— TESTO DA LEGGERE —
▬▬▬

Sono stati perpetrati almeno 25 atti di sabotaggio in impianti di telecomunicazioni, piattaforme fotovoltaiche e aerogeneratori situati in parchi eolici.
L’arrestato possedeva conoscenze specifiche per la fabbricazione di dispositivi esplosivi artigianali (ARI) a carattere incendiario.
Il sabotaggio ha causato gravi danni ai cittadini di diversi comuni dell’isola, oltre che a imprese e servizi di emergenza.
Dettagli dell’indagine:
La Guardia Civil ha arrestato un uomo accusato di aver effettuato almeno 25 atti di sabotaggio in infrastrutture di telecomunicazioni, impianti fotovoltaici e aerogeneratori, danneggiando gravemente i comuni di Arona, Adeje, Santiago del Teide, Arico e Granadilla de Abona, nel sud di Tenerife.
L’indagine è partita da diverse denunce presentate dai cittadini, dai servizi di emergenza e dalle aziende colpite dai danni alle infrastrutture.
L’accusato utilizzava “dispositivi esplosivi/incendiari artigianali” (ARI), realizzati in modo casalingo, che collocava in aree isolate, difficilmente accessibili e selezionate in anticipo. I suoi obiettivi includevano infrastrutture situate in parchi eolici e in impianti di energia rinnovabile.
Adottava misure di autoprotezione, sicurezza e contro-sorveglianza per evitare di essere scoperto. Per accedere ai siti, utilizzava strumenti meccanici per rompere le recinzioni perimetrali e disattivare le telecamere di sorveglianza, riuscendo così a entrare, tagliare i cavi delle apparecchiature e, in alcuni casi, provocare incendi.

▬▬▬

— DOMANDE —
[a] Ricopia tutta la parte del testo sui sabotaggi che va da "L’arrestato possedeva conoscenze" giù fino a "sud di Tenerife.".
[b] Nel testo sui sabotaggi, da che cosa è partita l'indagine?
Le righe riportate più avanti non hanno alcun ruolo in questo lavoro.

▬▬▬

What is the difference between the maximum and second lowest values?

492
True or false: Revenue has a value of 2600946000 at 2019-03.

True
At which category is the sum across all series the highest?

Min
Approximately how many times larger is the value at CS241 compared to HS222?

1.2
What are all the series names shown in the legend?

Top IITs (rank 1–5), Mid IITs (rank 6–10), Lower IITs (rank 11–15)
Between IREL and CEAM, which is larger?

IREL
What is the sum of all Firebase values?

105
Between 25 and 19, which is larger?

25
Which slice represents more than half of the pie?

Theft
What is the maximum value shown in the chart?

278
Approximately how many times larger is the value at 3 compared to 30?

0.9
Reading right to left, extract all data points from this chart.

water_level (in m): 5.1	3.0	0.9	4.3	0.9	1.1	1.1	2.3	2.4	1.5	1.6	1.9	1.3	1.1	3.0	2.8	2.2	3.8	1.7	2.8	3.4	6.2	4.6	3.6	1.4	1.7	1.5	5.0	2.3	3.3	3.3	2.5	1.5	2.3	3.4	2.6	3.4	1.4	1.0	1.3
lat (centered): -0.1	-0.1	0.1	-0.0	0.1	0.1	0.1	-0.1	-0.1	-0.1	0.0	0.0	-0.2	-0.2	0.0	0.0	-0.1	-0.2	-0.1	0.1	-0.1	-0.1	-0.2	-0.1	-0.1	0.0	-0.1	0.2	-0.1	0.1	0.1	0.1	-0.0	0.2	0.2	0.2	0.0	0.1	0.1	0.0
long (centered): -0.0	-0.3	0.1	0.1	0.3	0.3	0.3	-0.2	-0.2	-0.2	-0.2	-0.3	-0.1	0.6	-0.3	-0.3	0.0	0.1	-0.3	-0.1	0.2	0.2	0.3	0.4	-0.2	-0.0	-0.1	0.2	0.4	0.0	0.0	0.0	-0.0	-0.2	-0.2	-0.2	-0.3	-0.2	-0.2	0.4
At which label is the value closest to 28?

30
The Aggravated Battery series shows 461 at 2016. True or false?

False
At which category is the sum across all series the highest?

▬▬▬

— SOLUZIONI —
[a]
L’arrestato possedeva conoscenze specifiche per la fabbricazione di dispositivi esplosivi artigianali (ARI) a carattere incendiario.
Il sabotaggio ha causato gravi danni ai cittadini di diversi comuni dell’isola, oltre che a imprese e servizi di emergenza.
Dettagli dell’indagine:
La Guardia Civil ha arrestato un uomo accusato di aver effettuato almeno 25 atti di sabotaggio in infrastrutture di telecomunicazioni, impianti fotovoltaici e aerogeneratori, danneggiando gravemente i comuni di Arona, Adeje, Santiago del Teide, Arico e Granadilla de Abona, nel sud di Tenerife.

[b] Da diverse denunce presentate dai cittadini, dai servizi di emergenza e dalle aziende colpite dai danni alle infrastrutture.